The extent to which this pandemic will serve as a catalyst for functional and operational change within the business community is open to debate. The majority of companies will invariably ‘revert to type’ once the pandemic has passed.
Demand for office space will surely be reviewed as organisations look to reduce operational overheads, but this not a new phenomenon. The ‘big-bang’ migration to home working has exposed capacity limitations and reinforced the need for enhanced investment in telecommunications infrastructure to support remote working and productive capacity.
The investment imbalance between economic and social infrastructure will need to be addressed to bolster resilience and reflect changing demographic patterns. Many developed nations have failed to adequately prepare and adapt to ageing population demographics and their associated health and social needs.
In conclusion, the Covid-19 pandemic has shown the capacity of countries to collaborate and work together to address challenges of national and international importance.

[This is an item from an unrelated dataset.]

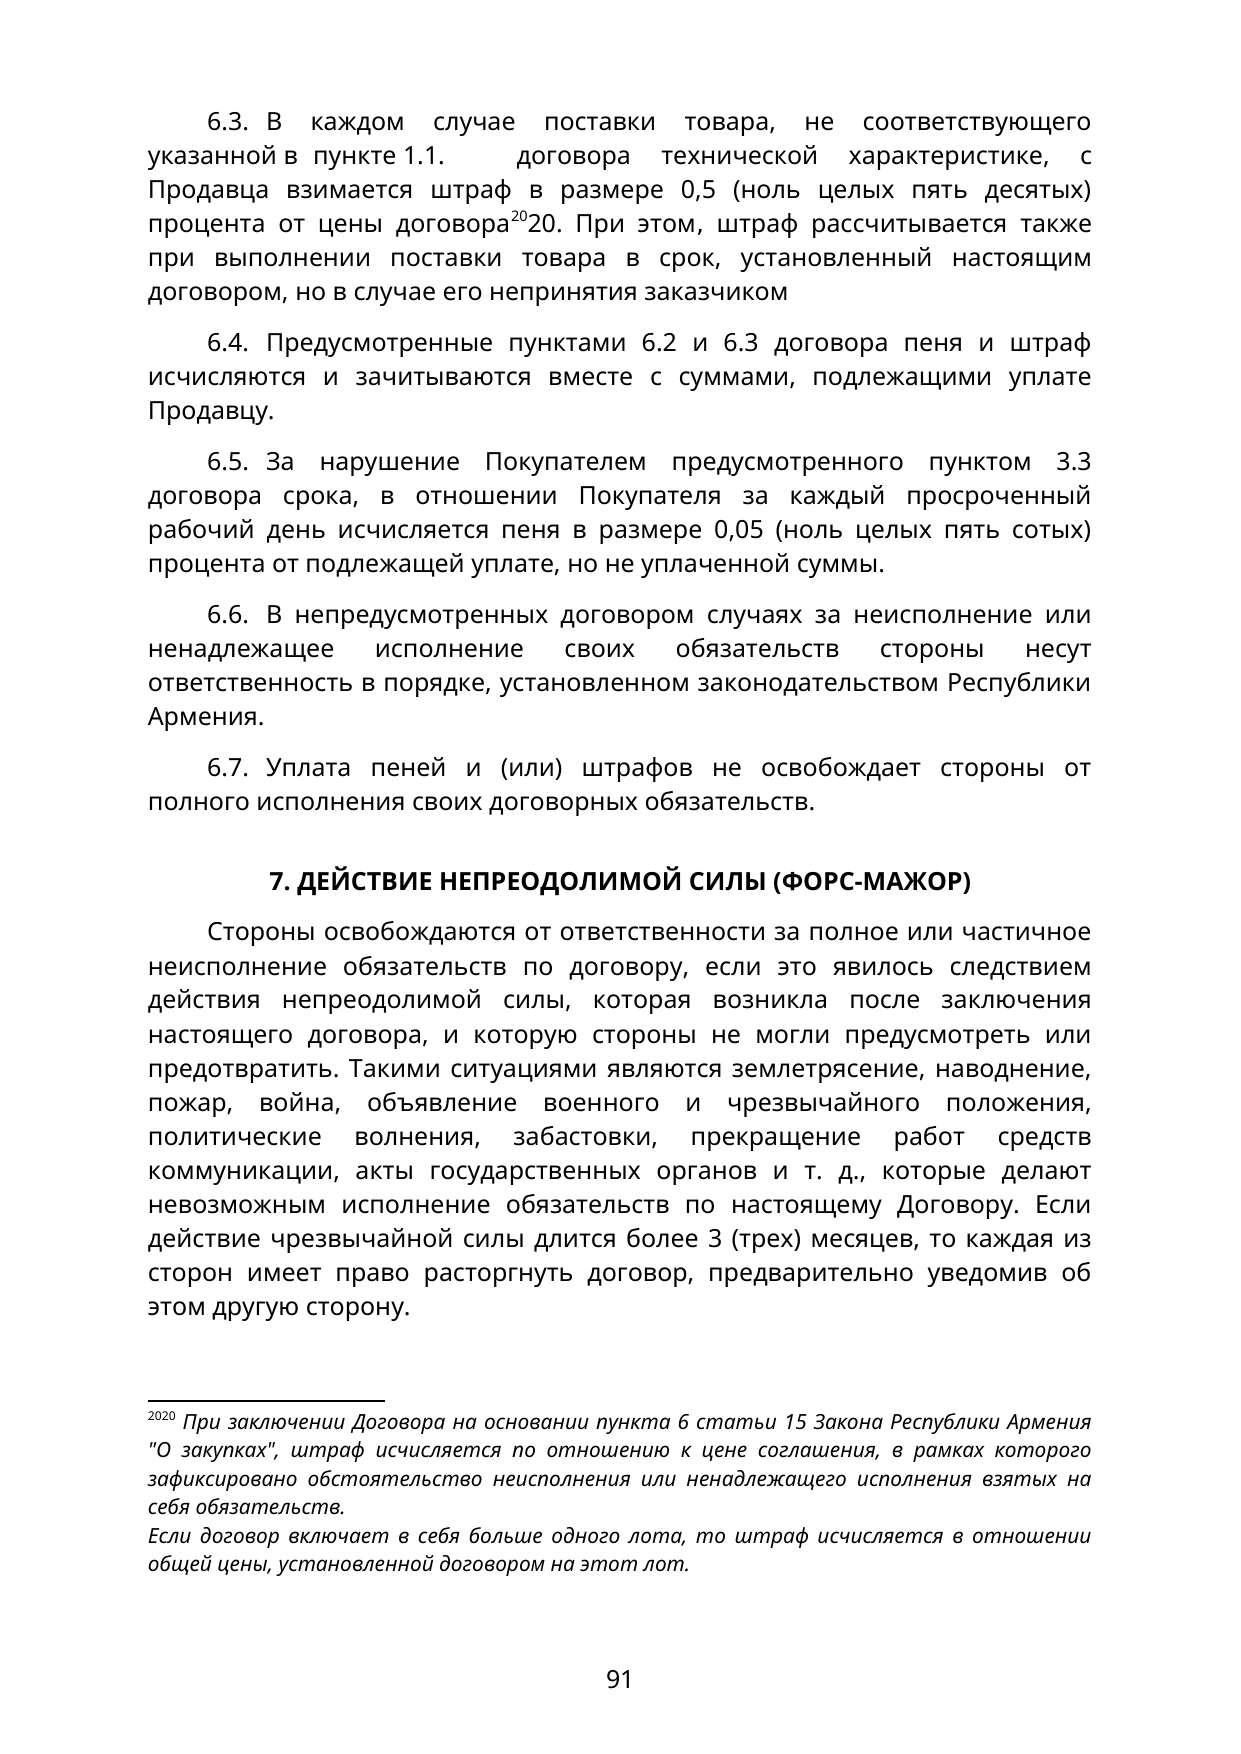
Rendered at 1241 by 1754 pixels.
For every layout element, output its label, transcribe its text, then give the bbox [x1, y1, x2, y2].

The same levels of collaboration and joined up thinking will be needed to address challenges including climate change. Infrastructure will be integral to meeting national decarbonisation targets.
The Covid-19 response has also reaffirmed the capacity of the public and private sectors to work harmoniously and effectively. Perhaps most pertinently, the pandemic has emphasised the need for policy makers to take clear, decisive and impactful decisions, and to enlist and enable the support of the private sector. The leadership credentials gained during this crisis must be redeployed once the pandemic has rescinded. Infrastructure should be placed at the centre of global economic recovery efforts.
The scale of the global infrastructure investment need has not diminished in the wake of the pandemic; if anything, it has grown. Our research highlights the essential role of governments in creating investor confidence and facilitating investment through the creation and mobilisation of investable infrastructure development pipelines. The nature and implications of this crisis different from those of previous recessions. Even so, sustained investment in infrastructure is a tried and tested foundation upon which to base the global economic recovery.